The process method receives as input two callables. The first is a function which receives as input the valid data and process them as needed. The second one instead receives an array of error messages.

This allows us to handle a ValidationResult and obtain from it whatever we want. Most importantly, it forces us to handle both the success and the failure case.

I need to highlight here that callables are not typed in PHP, so the language is not going to check for you that the client passed to the process methods something that will actually work.

A SIMPLE EXAMPLE

Now that we defined how we would like things to be, let’s just give an example to show how they work in practice. Let’s try to define a validator to check if some input data is actually a string.

final class IsString implements Validation
{
    public function validate($data): ValidationResult
    {
        if (! is_string($data)) {
            return ValidationResult::errors(['THIS IS NOT A STRING!']);
        }

        return ValidationResult::valid($data);
    }
}

$isString = new IsString();

$isString->validate('a string'); // ValidationResult::valid('a string')

$isString->validate(42); // ValidationResult::errors(['THIS IS NOT A STRING!'])

Pretty self-explanatory, isn’t it?

COMBINATORS

Validating one single rule was pretty easy, but what about validating two or more? We need a way to combine simple validators to create more complex ones. We can do exactly this using so called combinators. In our case a combinator will be a new validator built from simpler validators. Let’s see some examples.

For example, we could build a Sequence combinator which processes an array of validators. Sequence will process them sequentially, one after the other. As soon as one validator fails, Sequence will fail returning its error messages. If all the composed validator succeed, Sequence will suceed too.

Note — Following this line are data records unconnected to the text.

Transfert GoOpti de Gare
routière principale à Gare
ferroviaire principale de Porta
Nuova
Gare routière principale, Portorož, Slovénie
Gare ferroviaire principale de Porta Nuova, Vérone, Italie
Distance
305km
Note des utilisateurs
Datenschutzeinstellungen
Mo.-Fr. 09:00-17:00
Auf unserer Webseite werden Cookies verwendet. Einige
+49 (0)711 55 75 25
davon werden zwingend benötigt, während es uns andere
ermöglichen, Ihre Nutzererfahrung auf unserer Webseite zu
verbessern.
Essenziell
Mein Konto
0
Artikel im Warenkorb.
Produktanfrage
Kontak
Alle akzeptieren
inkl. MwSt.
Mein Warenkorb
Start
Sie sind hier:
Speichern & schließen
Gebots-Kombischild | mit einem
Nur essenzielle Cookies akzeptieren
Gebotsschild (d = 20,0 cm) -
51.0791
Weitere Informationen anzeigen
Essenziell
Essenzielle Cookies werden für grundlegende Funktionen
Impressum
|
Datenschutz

final class Sequence implements Validation
{
    /**
     * @var Validation[]
     */
    private $validations;

    public function __construct(array $validations)
    {
        $this->validations = $validations;
    }

    public function validate($data): ValidationResult
    {
        return array_reduce(
            $this->validations,
            function (ValidationResult $carry, Validation $validation) {
                return $carry->process(
                    function ($validData) use ($validation) {
                        return $validation->validate($validData);
                    },
                    function () use ($carry) {
                        return $carry;
                    }
                );
            },
            ValidationResult::valid($data)
        );
    }

As another example, we could also build a All combinator which, similarly to Sequence, processes an array of validators. The diffence lies in the fact that All will process all of them, and return the error messages of all failed validators if one of them fails.

Similarly we can build many other interesting combinators, which will allow us to create really interesting combinations and use them for practically every use case we could encounter.

CONCLUSION

I hope I was able to describe how to implement data validation in a simple but effective way. The ideas exposed in this post are hugely inspired by functional programming concepts and drew their biggest inspiration from the Data.Validation Haskell data structure.

I also wrote a library to implement these ideas in PHP: https://github.com/marcosh/php-validation-dsl. It provides several basic validators and some combinators. Moreover it handles some more complicated cases that the ones explained above. I really encourage you to take a look at it, try it out and let me know if you feel that something is missing or should be improved.